### 作業指示
• A. 北京の近況を伝える文章のうち、「北京近況<本澤二郎の「日本の風景」(2825)」を含む箇所から始めて「は多いのだが、警察の取り締まりは厳しい。」の後で終わる部分を書き写し、「マンション」を「集合住宅」に差し替えてください。
• B. 北京の近況を伝える文章で、タクシー運転手によれば、大きな建設工事現場の作業はいつまで中止されますか。
• C. 北京の近況を伝える文章を、最後の文の後から書き継いでください。

### 抜粋文
# # # # #

2017年12月17日

北京近況<本澤二郎の「日本の風景」(2825)

<天気良好は石炭使用禁止か>
 このところ大気汚染の北京が姿を消してしまったらしい。11月28日深夜に北京入りして以来、北京郊外の市民の感じである。環境対策は、どうやらやれば出来るのである。北京入りして以来、初めて利用したタクシー運転手の話(12月16日)では「住宅暖房が切れる来年3月中旬まで、大きな建設工事現場は作業中止。北京周辺の石炭使用は禁止」という。確かに近くでの大型スーパー建設中の工事は止まっている。知り合いの福州の茶屋の主人は「最近までに500万人の出稼ぎ農民が北京を出た」と語っている。


<徹底する当局の取り締まり>
 マンション1階の売店でスマホ音痴が使い方を教えてもらっている最中だった。警察官が数人の部下を連れて入ってきた。入り口の炊事用扉を開けると、ガスボンベを引き出して持ち出してしまった。このマンションは電気専用で、一般住宅に比べて高い。やむなくガスを利用する業者は多いのだが、警察の取り締まりは厳しい。

# # # # #

### 記録抜粋

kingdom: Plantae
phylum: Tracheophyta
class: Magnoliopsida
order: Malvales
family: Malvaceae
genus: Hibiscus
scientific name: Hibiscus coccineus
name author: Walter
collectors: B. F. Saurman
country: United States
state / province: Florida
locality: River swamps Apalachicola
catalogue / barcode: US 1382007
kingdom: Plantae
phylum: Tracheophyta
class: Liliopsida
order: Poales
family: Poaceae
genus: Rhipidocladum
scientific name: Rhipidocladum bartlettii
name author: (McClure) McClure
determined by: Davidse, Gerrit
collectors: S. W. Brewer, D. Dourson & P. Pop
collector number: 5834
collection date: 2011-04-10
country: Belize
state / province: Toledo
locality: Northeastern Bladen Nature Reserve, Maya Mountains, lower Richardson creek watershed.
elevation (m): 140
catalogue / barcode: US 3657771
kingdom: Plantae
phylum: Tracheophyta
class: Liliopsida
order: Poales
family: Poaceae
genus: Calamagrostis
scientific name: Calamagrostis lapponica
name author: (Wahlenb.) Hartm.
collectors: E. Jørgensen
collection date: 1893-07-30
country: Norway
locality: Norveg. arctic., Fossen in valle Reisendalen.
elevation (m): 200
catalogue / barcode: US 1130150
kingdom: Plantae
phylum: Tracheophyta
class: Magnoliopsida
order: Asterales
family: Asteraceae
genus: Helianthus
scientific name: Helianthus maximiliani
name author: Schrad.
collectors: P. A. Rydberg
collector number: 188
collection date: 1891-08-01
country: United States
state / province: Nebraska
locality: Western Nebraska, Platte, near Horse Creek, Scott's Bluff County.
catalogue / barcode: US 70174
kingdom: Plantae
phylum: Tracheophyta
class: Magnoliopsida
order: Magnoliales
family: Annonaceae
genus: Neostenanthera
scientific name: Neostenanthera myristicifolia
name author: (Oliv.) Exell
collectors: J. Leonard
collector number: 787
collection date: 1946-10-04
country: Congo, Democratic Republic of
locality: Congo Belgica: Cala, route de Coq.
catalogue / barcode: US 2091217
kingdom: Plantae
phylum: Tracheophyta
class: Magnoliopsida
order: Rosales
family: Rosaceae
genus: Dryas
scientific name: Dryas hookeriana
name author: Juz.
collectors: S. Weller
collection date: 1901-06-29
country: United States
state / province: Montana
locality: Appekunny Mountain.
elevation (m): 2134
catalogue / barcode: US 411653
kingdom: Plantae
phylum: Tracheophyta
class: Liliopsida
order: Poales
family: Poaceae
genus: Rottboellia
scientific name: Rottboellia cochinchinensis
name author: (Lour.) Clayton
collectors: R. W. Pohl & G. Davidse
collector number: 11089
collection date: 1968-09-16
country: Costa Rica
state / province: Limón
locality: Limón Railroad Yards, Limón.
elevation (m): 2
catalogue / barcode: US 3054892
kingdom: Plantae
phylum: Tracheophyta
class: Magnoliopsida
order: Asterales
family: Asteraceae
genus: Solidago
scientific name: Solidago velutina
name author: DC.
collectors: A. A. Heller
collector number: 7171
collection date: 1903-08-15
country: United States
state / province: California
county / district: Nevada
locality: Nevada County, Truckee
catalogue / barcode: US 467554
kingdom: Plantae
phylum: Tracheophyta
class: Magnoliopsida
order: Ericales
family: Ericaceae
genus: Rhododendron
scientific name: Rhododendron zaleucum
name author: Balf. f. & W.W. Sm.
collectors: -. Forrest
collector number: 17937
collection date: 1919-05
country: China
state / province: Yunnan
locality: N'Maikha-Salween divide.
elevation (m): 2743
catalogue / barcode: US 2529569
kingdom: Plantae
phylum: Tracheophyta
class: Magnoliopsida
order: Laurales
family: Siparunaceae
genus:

# # # # #

### 作業結果
• A.
北京近況<本澤二郎の「日本の風景」(2825)

<天気良好は石炭使用禁止か>
 このところ大気汚染の北京が姿を消してしまったらしい。11月28日深夜に北京入りして以来、北京郊外の市民の感じである。環境対策は、どうやらやれば出来るのである。北京入りして以来、初めて利用したタクシー運転手の話(12月16日)では「住宅暖房が切れる来年3月中旬まで、大きな建設工事現場は作業中止。北京周辺の石炭使用は禁止」という。確かに近くでの大型スーパー建設中の工事は止まっている。知り合いの福州の茶屋の主人は「最近までに500万人の出稼ぎ農民が北京を出た」と語っている。


<徹底する当局の取り締まり>
 集合住宅1階の売店でスマホ音痴が使い方を教えてもらっている最中だった。警察官が数人の部下を連れて入ってきた。入り口の炊事用扉を開けると、ガスボンベを引き出して持ち出してしまった。この集合住宅は電気専用で、一般住宅に比べて高い。やむなくガスを利用する業者は多いのだが、警察の取り締まりは厳しい。

• B. 住宅暖房が切れる来年3月中旬までです。

• C.
 ここの住人はよく電動三輪車をタクシー代わりに利用する。地下鉄駅まで5元、バスがないので利用しているのだが、警察は見つけると、追い払ってっしまう。市民が「それならバスを走らせなさい」と文句いうと、取り締まる側は「上からの指示なので」といって逃げる。
<タクシーを呼ぶのにも食事もスマホでOK>
 これもネット社会というものか。
 昨夜利用したタクシーは、北京市内の友人が「遅くなったのでタクシーをよぶ」という。彼はスマホで連絡、タクシーを団地の近くに呼んでくれたので、それに乗って郊外の1K住宅まで帰ることができた。10年前の北京・上海で、夜間にタクシーをつかまえるのに30分はかかった。便利である。支払いもスマホで処理するらしい。
 昼飯の弁当もスマホでOK。食事をつくらない家庭が増えているのに驚く。
<EV車・脱原発に乾杯>
 タクシーに乗ったのは、土曜日の午後7時前であるが、片側3車線の市内の道路は、車がいっぱい走っている。東京都と比べられない雰囲気である。これが全てEV車になれば、北京は文句なしの国際都市NO1になるのであろう。
 しかも脱原発に舵を切ったという。これは人類への貢献第一だ。素晴らしい。

 以前から一般車両もプレートのナンバーで「走れない日」と規制されているが、かの運転手は「休みの日はマイカーで白タクで稼いでいる」と胸を張った。「上に政策、下に対策」なのか。金が左右する中国は、相変わらずだ。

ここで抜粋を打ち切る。